The down side is what you're experiencing now. Feeling left out, feeling like you aren't being fulfilled, because as their relationship existed prior to you in their eyes, your role is to fulfill it, the relationship, without the relationship being responsible for fulfilling you. That has to hurt, and I think you'd be completely justified if you walked because you want and deserve more.

The up side is that it likely isn't personal. Even if you'd like it to be, because you show genuine interest in both parties and would like them to reciprocate that genuine interest. But if it isn't personal that's a good thing, because it will allow you to walk away and find more for yourself more easily.

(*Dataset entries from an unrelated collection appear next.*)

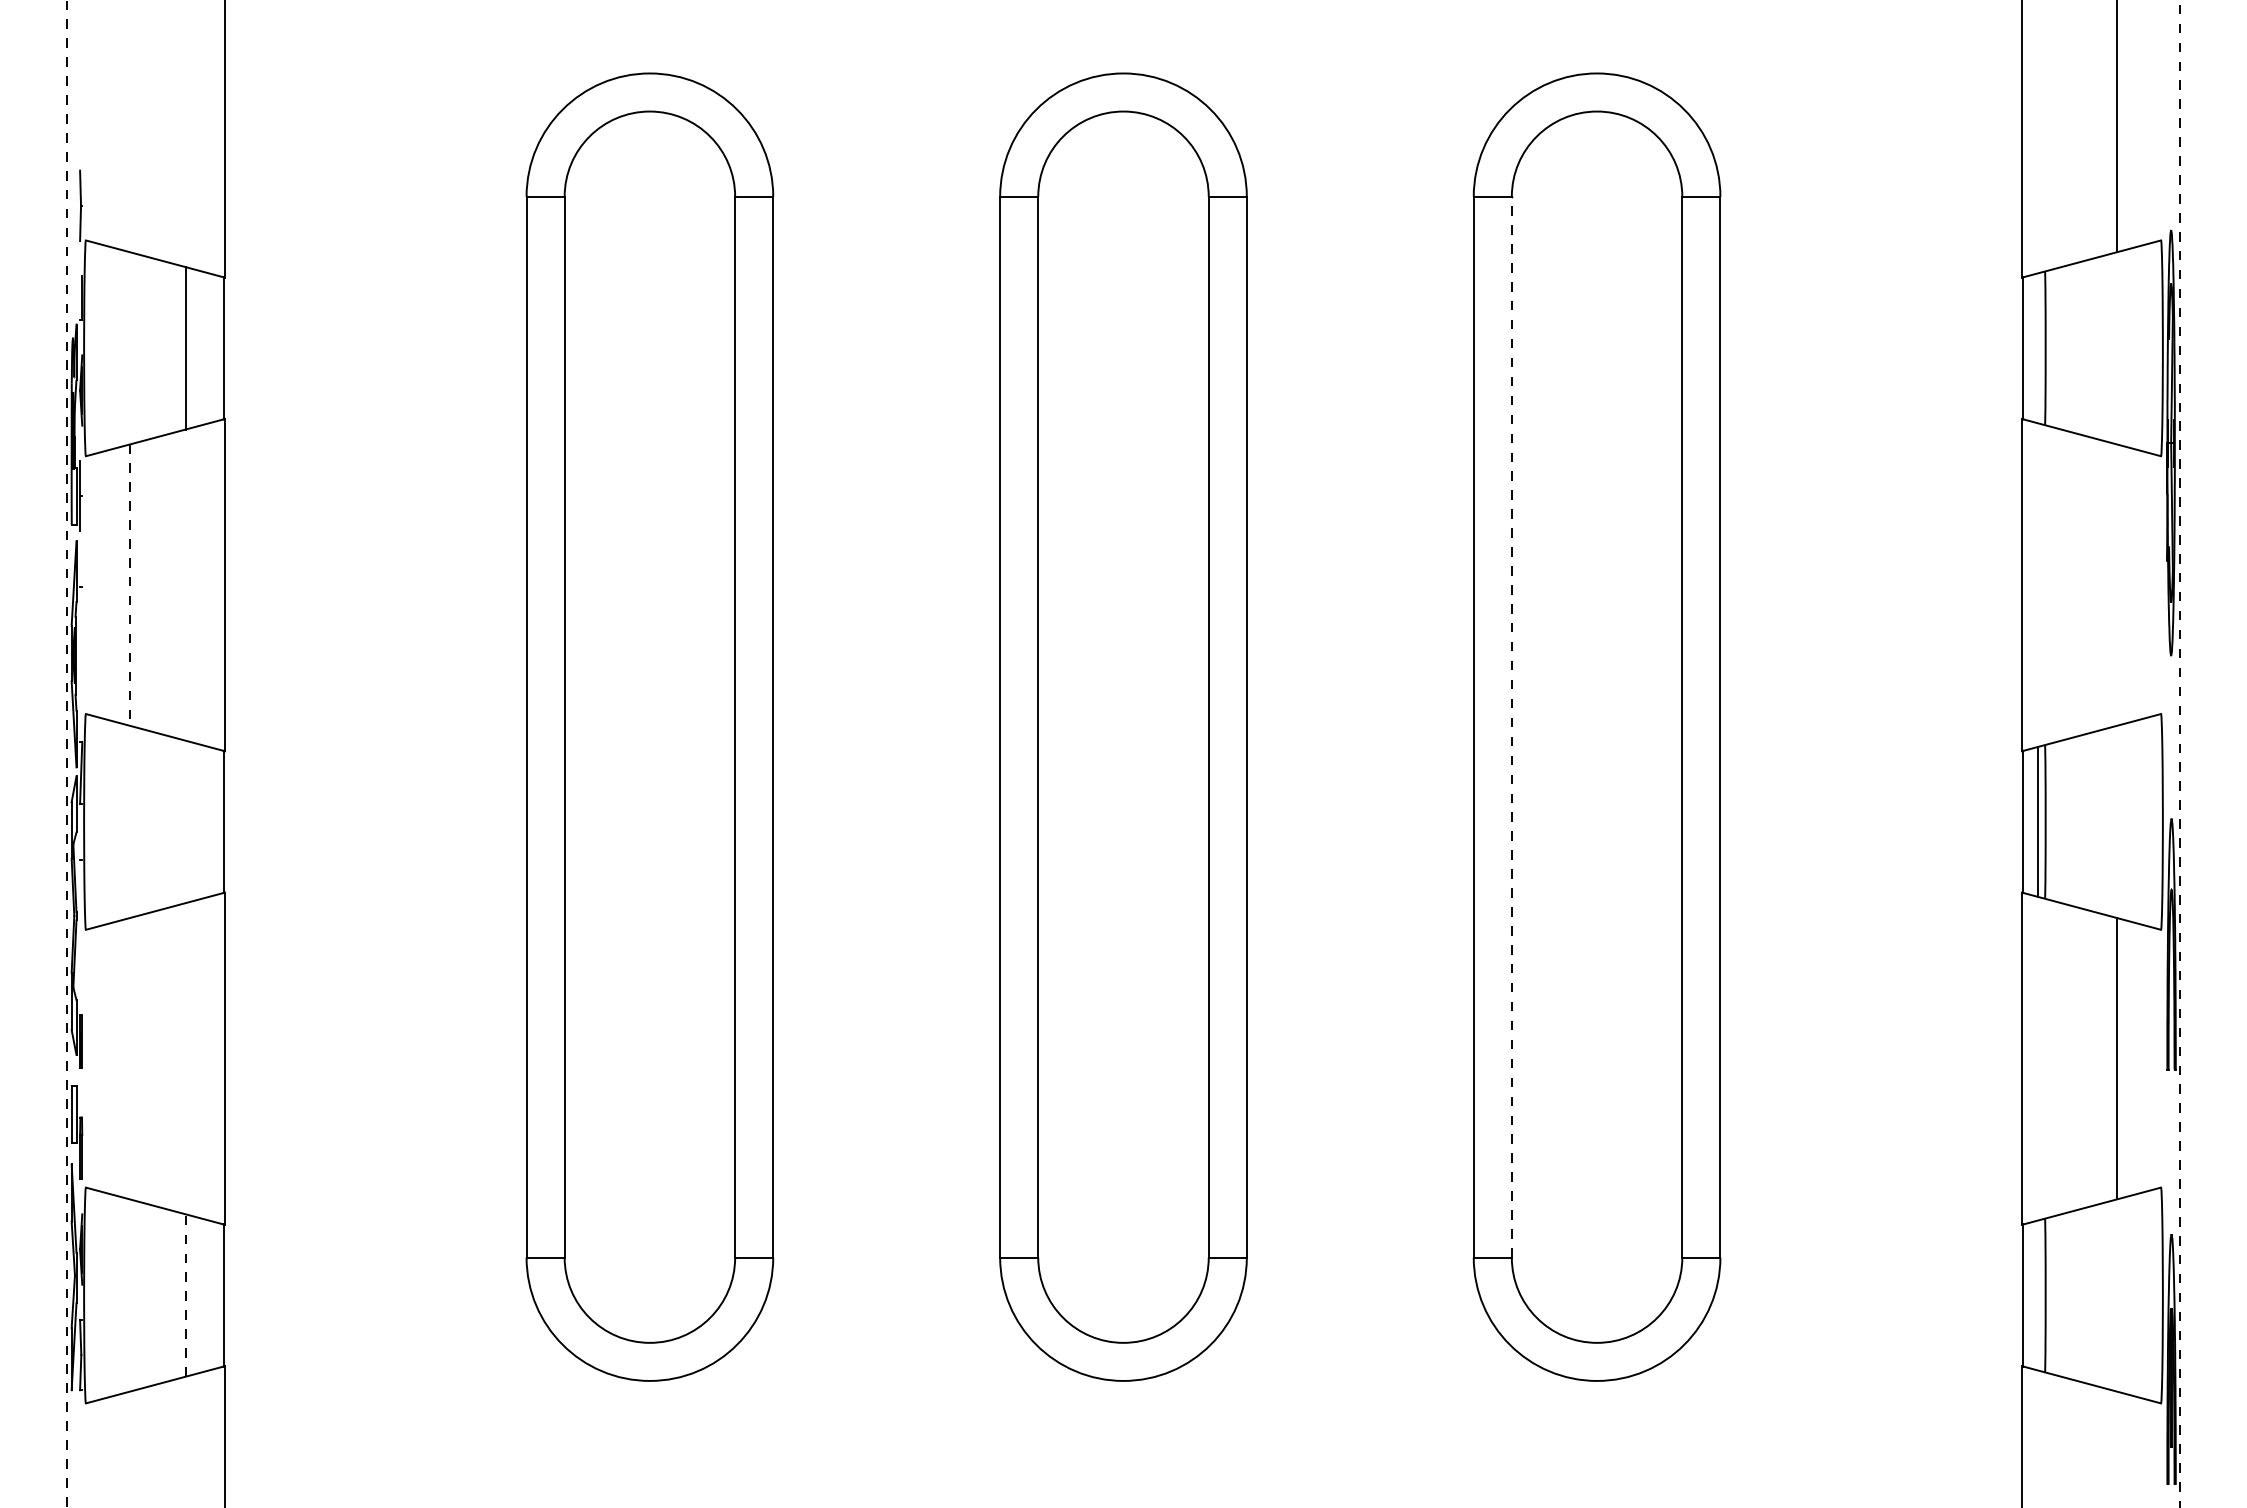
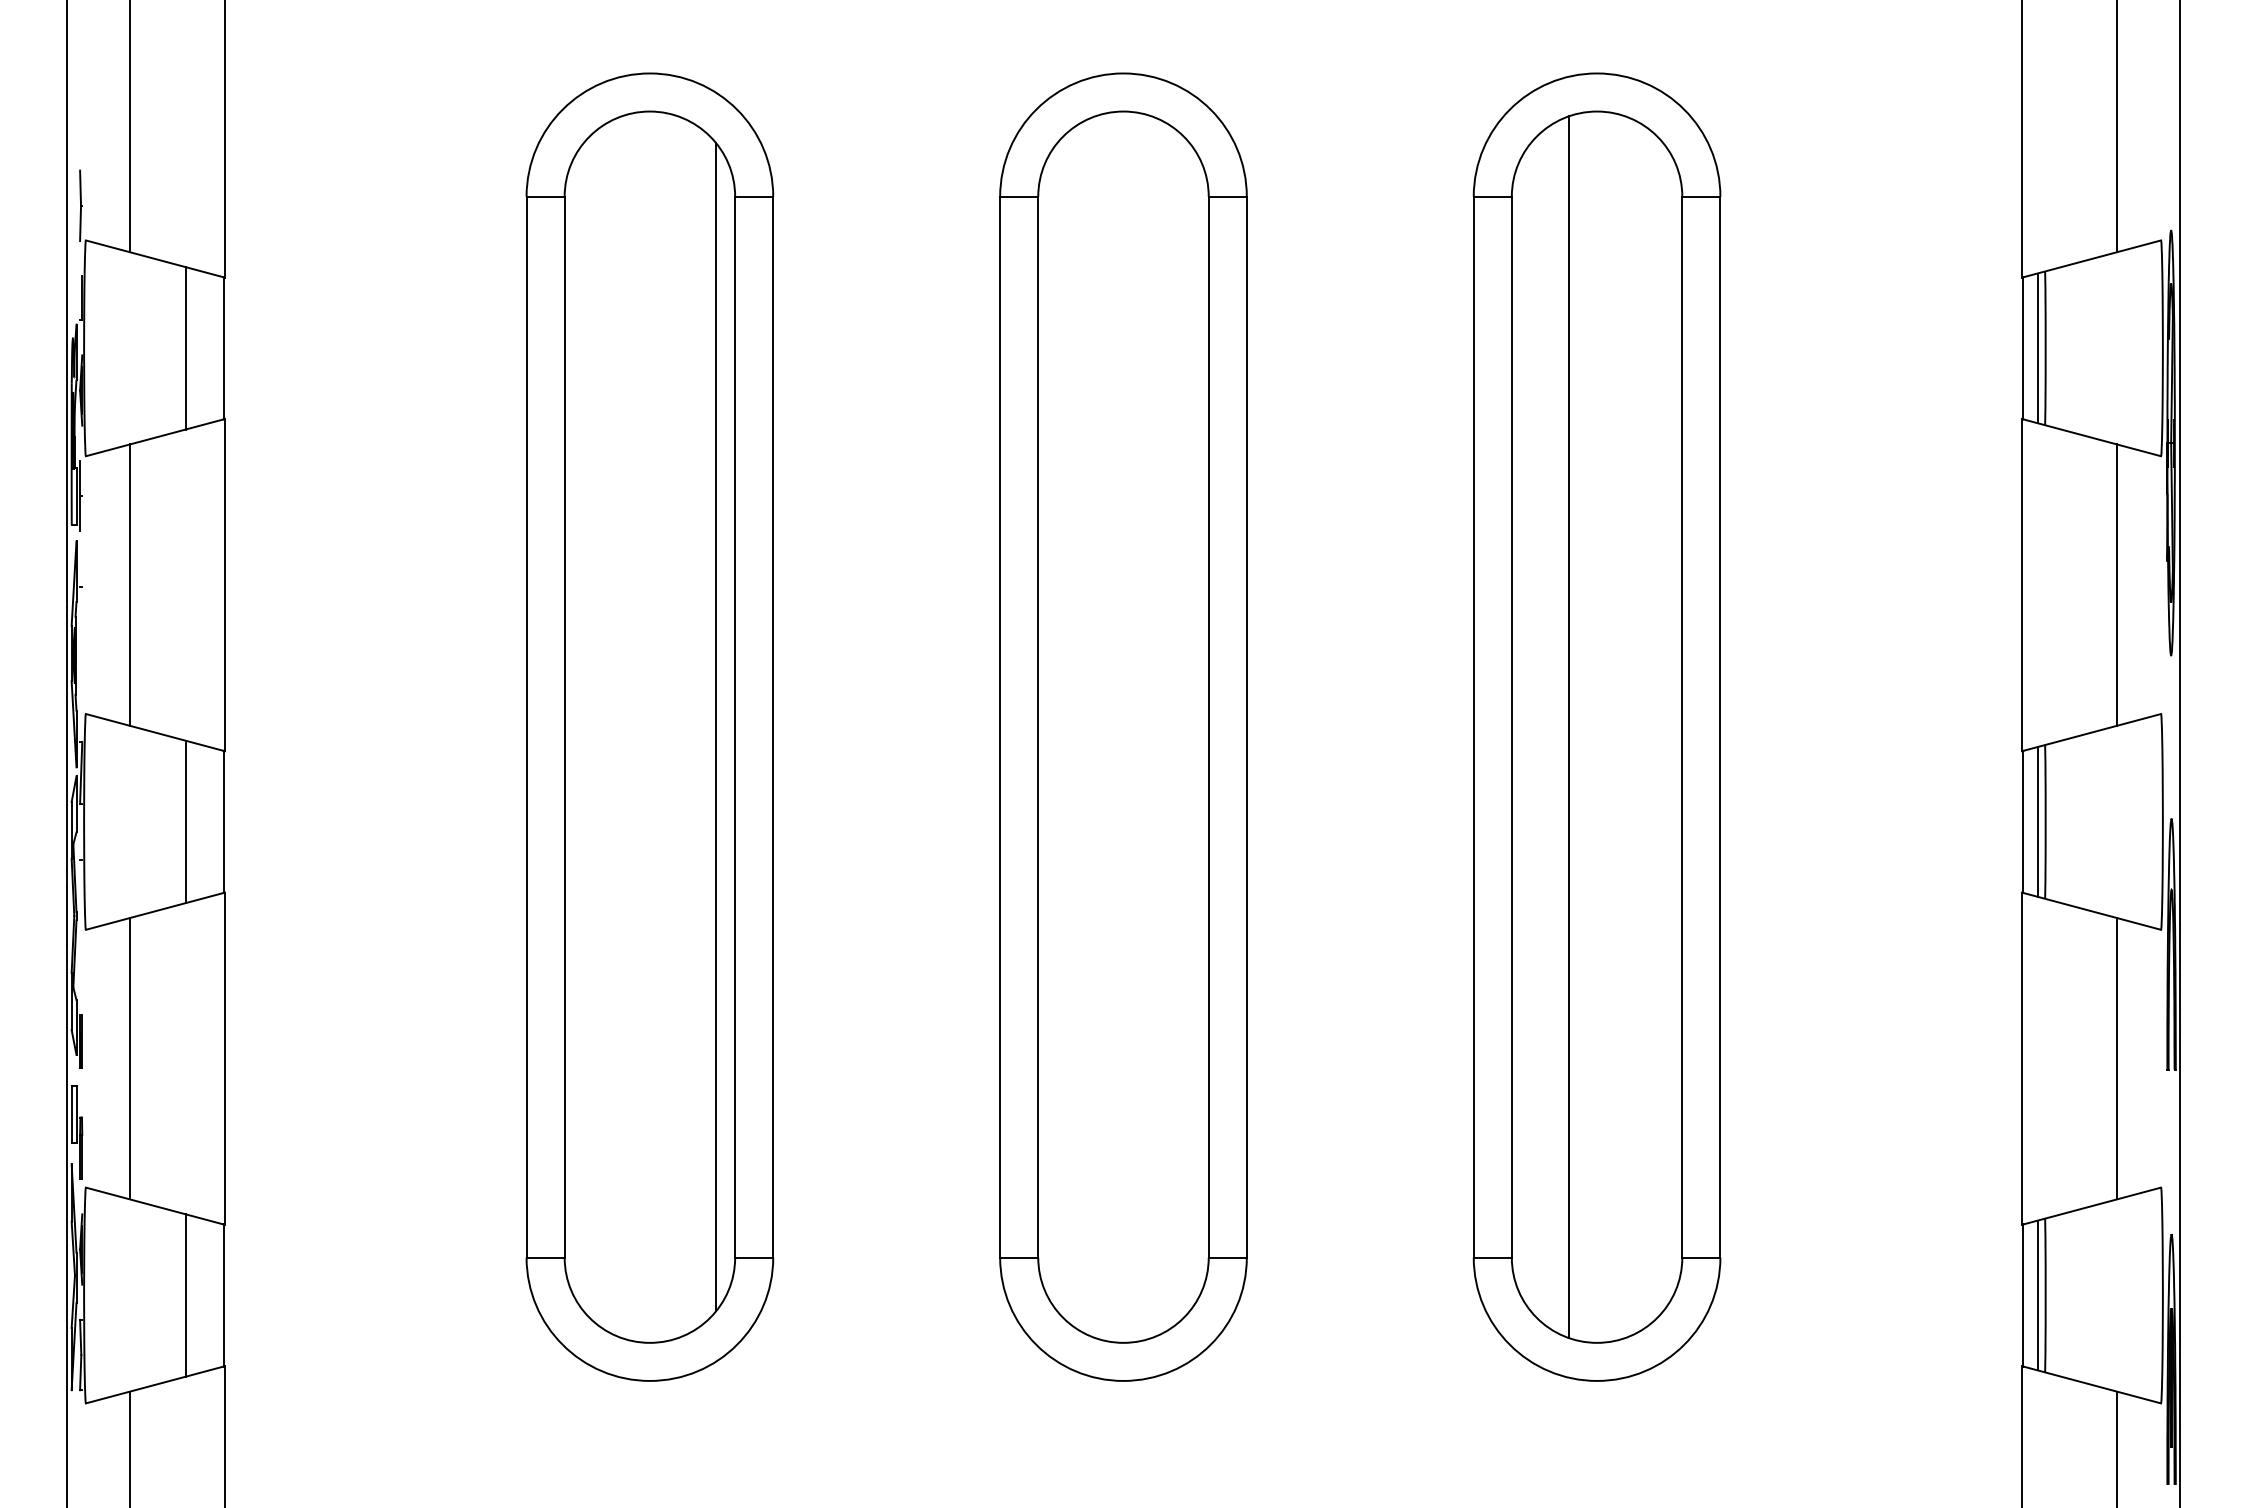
line at (130, 127): none -> present
line at (2037, 348): none -> present
line at (2116, 584): none -> present
line at (130, 585): dashed -> solid
line at (1511, 726): dashed -> solid
line at (1568, 726): none -> present
line at (716, 727): none -> present
line at (2179, 753): dashed -> solid
line at (67, 754): dashed -> solid
line at (185, 821): none -> present
line at (130, 1058): none -> present
line at (185, 1295): dashed -> solid
line at (2037, 1295): none -> present
line at (130, 1447): none -> present
line at (2116, 1447): none -> present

You don't seem to have done anything wrong here, and it's perfectly valid to have the expectations that you have. I think this couple may have just been thinking more about what you were going to bring into their lives and not as much the other way around.
 
I agree with everyone else, you should go now and learn the hard lesson here that some people get into poly for the wrong reasons, and that you deserve to have a wonderful girlfriend who wants you around always, who would never go days without talking to you, who isnt using you for some band aid for her marriage or any other relationship that is tanking. I know you will lose a lot, and it will take some time to heal , but you are so worth a real genuine connection and this sounds like a dumpster fire.
 
I'm told quite often that I'm just being silly or overreacting when I voice that I don't think my needs are being met.

GRrrrrrrrrrrrrrr >:-(

Nothing pisses me off more than hearing that. Huge red flag, screaming sirens, etc
 
Thanks all for the advice. Well it ended, and hurt fully kind of as expected. We hadn't been intimate in weeks and when I brought it up I got treated like suddenly I was asking too much of them, and they have a kid to take care of how do I expect them to be able to spend time with me once a week (this was never an issue before) basically blamed me for not fostering a good relationship with my girlfriend (who was the one who pulled away from ME) and told that I had put a strain on their relationship. They finally admitted my gf wasn't interested in me (no shit! Why didn't they admit that sooner and save me some time)
Anyways... It was always about me just fitting into their life IF they had time. They never really MADE time for me and then chastised me when I let them know my needs weren't being met. Talked to me like I was interrupting their life when they invited me into it. I'm pretty broken up about it all. Been a rough few days. Lots of crying, I can't sleep. I know it was for the best but that doesn't make it hurt any less!!! Beware the warning signs is my advice... your first instinct is usually the right one, I know mine was and I should have listened to my intuition. Sigh.